Краткое задание 1 — Отредактируйте фрагмент исходного текста от слов «И.А. Жерносенко, канд.» до слов «межконфессиональный диалог, тенгрианство.» включительно, заменив «тысячелетий» на «веков».

Исходный текст —
УДК 261.8
Zhernosenko I.A. INTERFAITH DIALOGUE AS A CULTURAL CREATIVE PHENOMEN OF POST-INDUSTRIAL SOCIETY: THE CASE OF THE ALTAI REGION. The Altai territory for thousands of years has been a place where paths and fates of many tribes and peoples crossed. There were different forms of intercultural interactions. We must understand, that the cultural creative functions of the concept “dialogue” create conditions for the development of a holistic cultural space.
Key words: cultural dialogue, interreligious dialogue, Tengri.
И.А. Жерносенко, канд. культурологии, доц., зав. каф. КиКТ АлтГТУ им. И.И. Ползунова, г. Барнаул, E-mail: [email protected]
МЕЖКОНФЕССИОНАЛЬНЫЙ ДИАЛОГ КАК КУЛЬТУРООБРАЗУЮЩИЙ ФЕНОМЕН В ПОСТИНДУСТРИАЛЬНОМ ОБЩЕСТВЕ НА ПРИМЕРЕ АЛТАЙСКОГО РЕГИОНА
Территория Алтая на протяжении тысячелетий была местом, где пересекались пути и судьбы многих племен и народов, складывались разные формы межкультурных взаимодействий. Необходимо осознать культурообразующие функции концепта «диалог», способные создать условия для становления целостного культурного пространства.
Ключевые слова: диалог культур, межконфессиональный диалог, тенгрианство.
Проблема диалога как некий культурный концепт, имманентно присуща любой культуре, представляющей собой открытую, живую систему, развивающуюся во взаимодействии с окружающими ее иными системами. Но если большинство культур в мировом историко-культурном процессе при взаимодействии с другими культурами занимали позицию настороженности, нередко доходящую до полного отторжения, то ХХ век стал зоной усиленных культурных контактов, переходным периодом к новому постиндустриальному обществу, в котором повсеместно наблюдаются тенденции интеграции, маркирующие направленность развития человечества в сторону обретения целостности, утраченной в ходе развития цивилизации.
И в создавшихся условиях проблема диалога культур на Алтае (и как составляющая его часть - проблема межконфесси-онального диалога) встала с особой остротой, т.к. традиционная культура всегда была замкнута на себе самой: самодостаточна в социально-экономическом плане и сакраментальна в духовном. Новейшее время требует пересмотра многих привычных норм. Традиционные культуры стремительно втягиваются в интеграционные процессы и оказываются на распутье: сохранение национально-культурной идентичности (но это чревато изоляционизмом и обесточиванием как на материальном, так и на метафизическом уровнях) либо социальный прогресс (но цена его - разрушение традиционного уклада жизни, и как следствие: утрата культурной идентичности). Поэтому, как никогда, остро в Республике Алтай встал вопрос о духовной основе современного общества, об Идее, способной консолидировать народ. Так какова же национальная идея Алтая?

Предоставленные записи —

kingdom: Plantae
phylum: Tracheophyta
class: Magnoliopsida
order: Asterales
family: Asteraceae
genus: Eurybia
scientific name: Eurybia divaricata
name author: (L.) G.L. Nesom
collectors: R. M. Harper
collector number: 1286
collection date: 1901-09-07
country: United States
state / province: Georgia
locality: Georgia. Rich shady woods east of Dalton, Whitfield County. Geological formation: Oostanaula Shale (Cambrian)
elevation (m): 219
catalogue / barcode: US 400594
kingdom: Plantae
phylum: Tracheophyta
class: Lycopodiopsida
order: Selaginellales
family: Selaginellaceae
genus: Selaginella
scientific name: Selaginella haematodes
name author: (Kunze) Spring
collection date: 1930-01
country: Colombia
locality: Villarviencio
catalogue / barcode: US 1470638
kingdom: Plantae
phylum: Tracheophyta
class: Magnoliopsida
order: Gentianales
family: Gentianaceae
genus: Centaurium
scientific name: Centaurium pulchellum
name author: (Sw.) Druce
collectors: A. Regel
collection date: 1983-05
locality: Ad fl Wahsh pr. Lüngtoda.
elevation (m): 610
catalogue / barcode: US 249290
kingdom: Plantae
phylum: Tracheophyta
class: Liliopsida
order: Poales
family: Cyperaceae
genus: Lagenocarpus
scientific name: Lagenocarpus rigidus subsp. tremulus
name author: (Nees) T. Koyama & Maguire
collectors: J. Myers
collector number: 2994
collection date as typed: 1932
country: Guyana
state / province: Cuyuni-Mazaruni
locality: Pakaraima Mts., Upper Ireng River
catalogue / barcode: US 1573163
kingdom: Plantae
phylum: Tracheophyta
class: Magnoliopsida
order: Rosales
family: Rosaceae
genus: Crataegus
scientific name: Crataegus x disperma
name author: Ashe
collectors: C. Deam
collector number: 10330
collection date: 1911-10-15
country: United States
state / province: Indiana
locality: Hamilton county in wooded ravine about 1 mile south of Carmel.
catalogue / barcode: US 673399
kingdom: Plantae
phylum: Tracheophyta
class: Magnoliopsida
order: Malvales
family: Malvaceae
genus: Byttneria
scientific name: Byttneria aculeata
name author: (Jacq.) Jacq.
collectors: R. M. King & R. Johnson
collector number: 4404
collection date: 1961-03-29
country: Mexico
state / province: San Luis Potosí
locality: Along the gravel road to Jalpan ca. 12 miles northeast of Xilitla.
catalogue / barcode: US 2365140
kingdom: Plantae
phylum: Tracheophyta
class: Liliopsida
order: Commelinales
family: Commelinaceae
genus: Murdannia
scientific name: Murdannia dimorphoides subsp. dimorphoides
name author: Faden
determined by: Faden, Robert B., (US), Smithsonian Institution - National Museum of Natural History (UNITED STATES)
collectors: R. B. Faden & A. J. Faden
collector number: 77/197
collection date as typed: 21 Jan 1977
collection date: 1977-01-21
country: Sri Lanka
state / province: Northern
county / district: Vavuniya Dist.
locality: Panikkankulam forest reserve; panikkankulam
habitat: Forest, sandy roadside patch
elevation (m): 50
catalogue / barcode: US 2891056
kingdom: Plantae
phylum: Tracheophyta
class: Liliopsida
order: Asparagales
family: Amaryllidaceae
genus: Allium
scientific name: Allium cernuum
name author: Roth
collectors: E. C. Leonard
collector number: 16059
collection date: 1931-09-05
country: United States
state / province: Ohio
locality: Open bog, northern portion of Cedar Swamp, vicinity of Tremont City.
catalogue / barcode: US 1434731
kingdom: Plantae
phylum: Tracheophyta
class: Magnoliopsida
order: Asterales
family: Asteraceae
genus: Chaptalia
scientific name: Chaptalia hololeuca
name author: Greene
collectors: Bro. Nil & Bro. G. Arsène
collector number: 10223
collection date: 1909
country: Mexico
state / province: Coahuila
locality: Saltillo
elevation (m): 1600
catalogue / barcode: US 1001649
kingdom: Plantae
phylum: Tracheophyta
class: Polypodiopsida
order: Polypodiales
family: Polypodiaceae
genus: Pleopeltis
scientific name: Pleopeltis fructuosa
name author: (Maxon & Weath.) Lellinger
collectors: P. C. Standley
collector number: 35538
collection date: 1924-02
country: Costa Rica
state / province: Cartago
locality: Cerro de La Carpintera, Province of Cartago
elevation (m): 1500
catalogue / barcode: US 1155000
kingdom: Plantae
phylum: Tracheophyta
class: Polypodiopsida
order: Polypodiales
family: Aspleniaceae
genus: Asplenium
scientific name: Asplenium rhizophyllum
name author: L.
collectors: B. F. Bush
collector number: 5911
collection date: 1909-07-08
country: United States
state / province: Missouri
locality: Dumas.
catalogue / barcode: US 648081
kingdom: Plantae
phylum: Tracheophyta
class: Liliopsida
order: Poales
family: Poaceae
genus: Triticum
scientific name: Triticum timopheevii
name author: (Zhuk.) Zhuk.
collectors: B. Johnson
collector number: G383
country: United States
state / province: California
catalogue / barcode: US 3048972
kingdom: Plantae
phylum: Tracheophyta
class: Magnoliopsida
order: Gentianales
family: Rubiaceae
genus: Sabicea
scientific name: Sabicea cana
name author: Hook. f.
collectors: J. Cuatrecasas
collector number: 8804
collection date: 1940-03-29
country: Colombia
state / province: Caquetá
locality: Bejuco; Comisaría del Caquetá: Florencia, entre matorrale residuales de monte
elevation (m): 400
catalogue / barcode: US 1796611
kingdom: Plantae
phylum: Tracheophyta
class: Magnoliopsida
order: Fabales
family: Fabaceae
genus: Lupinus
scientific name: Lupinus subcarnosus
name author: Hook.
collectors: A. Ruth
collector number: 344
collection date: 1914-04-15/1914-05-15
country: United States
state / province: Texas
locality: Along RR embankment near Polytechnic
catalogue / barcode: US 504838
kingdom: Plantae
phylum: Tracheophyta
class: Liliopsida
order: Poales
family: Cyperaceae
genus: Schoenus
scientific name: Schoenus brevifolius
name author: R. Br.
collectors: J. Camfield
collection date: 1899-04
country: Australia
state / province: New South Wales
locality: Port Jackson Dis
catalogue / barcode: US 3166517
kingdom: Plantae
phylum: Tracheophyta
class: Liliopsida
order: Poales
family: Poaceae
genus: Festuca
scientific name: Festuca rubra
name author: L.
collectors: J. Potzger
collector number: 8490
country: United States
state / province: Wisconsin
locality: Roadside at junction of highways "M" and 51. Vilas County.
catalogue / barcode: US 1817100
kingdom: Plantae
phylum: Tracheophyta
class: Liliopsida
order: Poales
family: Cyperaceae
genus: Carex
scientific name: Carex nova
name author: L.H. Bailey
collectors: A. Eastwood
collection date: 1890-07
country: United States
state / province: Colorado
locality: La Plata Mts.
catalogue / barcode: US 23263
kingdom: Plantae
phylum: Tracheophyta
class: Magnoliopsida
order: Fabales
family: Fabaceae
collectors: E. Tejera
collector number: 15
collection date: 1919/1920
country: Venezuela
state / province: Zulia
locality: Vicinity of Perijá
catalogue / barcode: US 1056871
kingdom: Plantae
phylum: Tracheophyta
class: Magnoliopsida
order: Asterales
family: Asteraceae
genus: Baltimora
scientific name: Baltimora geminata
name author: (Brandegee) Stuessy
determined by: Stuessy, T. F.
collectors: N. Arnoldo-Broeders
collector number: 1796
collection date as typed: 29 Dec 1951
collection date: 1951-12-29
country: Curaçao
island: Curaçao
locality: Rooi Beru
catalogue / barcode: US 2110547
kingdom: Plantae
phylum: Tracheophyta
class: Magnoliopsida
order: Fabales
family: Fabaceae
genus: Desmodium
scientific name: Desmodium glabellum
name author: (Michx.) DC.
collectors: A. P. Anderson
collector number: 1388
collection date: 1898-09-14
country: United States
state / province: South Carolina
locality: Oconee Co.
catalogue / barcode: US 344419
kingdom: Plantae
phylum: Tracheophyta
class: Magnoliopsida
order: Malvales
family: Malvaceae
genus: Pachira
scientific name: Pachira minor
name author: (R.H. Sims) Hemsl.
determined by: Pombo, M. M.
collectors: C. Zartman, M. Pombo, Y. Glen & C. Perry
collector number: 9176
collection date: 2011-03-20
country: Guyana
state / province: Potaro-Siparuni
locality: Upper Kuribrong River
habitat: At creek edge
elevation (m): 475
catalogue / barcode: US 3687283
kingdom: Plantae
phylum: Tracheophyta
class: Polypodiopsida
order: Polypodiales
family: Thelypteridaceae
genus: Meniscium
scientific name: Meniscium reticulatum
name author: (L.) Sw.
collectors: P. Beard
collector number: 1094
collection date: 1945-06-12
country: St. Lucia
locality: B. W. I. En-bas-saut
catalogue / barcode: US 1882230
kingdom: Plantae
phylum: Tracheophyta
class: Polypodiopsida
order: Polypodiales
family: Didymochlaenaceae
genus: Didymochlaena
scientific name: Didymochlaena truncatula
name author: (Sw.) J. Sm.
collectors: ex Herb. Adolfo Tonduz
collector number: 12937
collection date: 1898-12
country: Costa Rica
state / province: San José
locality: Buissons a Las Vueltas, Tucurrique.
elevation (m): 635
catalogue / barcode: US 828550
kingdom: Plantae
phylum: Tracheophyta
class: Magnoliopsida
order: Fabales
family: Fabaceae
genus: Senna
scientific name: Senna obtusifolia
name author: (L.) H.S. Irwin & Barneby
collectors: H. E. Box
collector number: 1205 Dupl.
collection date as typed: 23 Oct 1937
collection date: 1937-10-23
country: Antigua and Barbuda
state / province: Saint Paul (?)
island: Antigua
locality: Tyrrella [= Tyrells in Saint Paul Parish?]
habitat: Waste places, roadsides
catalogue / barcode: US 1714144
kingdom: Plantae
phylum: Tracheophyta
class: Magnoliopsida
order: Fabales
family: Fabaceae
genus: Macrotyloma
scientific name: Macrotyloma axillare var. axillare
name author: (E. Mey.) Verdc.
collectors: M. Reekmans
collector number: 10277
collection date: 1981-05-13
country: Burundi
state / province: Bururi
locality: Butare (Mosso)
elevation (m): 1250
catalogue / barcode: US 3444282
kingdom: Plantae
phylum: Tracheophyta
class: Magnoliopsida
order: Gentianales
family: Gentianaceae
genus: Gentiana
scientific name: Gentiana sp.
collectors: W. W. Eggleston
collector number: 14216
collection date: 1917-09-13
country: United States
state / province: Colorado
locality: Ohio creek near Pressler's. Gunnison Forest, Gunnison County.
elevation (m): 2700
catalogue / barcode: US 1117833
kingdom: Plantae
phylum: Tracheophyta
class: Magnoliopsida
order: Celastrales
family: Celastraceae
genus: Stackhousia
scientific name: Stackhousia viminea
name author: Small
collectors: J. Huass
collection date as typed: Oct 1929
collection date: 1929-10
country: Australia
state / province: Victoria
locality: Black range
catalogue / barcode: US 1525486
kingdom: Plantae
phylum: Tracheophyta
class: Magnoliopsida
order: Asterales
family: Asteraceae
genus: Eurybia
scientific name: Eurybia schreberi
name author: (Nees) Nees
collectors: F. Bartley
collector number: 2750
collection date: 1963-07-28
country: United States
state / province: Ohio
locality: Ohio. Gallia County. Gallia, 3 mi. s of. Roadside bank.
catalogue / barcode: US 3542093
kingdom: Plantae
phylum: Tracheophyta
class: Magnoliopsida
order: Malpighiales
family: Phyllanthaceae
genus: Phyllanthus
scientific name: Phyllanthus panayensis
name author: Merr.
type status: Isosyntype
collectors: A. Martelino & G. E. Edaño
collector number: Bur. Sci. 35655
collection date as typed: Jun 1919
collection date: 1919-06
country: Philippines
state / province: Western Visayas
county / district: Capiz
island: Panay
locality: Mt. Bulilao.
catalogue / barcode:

Краткое задание 2 — Оформите строки записей от самого начала до строки с «order: Selaginellales» включительно в виде таблицы Markdown со столбцами «№» и «Строка»: в первом столбце укажите порядковый номер, во втором саму строку. Пустые строки пропустите.

Правильный ответ 1 —
И.А. Жерносенко, канд. культурологии, доц., зав. каф. КиКТ АлтГТУ им. И.И. Ползунова, г. Барнаул, E-mail: [email protected]
МЕЖКОНФЕССИОНАЛЬНЫЙ ДИАЛОГ КАК КУЛЬТУРООБРАЗУЮЩИЙ ФЕНОМЕН В ПОСТИНДУСТРИАЛЬНОМ ОБЩЕСТВЕ НА ПРИМЕРЕ АЛТАЙСКОГО РЕГИОНА
Территория Алтая на протяжении веков была местом, где пересекались пути и судьбы многих племен и народов, складывались разные формы межкультурных взаимодействий. Необходимо осознать культурообразующие функции концепта «диалог», способные создать условия для становления целостного культурного пространства.
Ключевые слова: диалог культур, межконфессиональный диалог, тенгрианство.

Правильный ответ 2 —
| № | Строка |
|---|---|
| 1 | kingdom: Plantae |
| 2 | phylum: Tracheophyta |
| 3 | class: Magnoliopsida |
| 4 | order: Asterales |
| 5 | family: Asteraceae |
| 6 | genus: Eurybia |
| 7 | scientific name: Eurybia divaricata |
| 8 | name author: (L.) G.L. Nesom |
| 9 | collectors: R. M. Harper |
| 10 | collector number: 1286 |
| 11 | collection date: 1901-09-07 |
| 12 | country: United States |
| 13 | state / province: Georgia |
| 14 | locality: Georgia. Rich shady woods east of Dalton, Whitfield County. Geological formation: Oostanaula Shale (Cambrian) |
| 15 | elevation (m): 219 |
| 16 | catalogue / barcode: US 400594 |
| 17 | kingdom: Plantae |
| 18 | phylum: Tracheophyta |
| 19 | class: Lycopodiopsida |
| 20 | order: Selaginellales |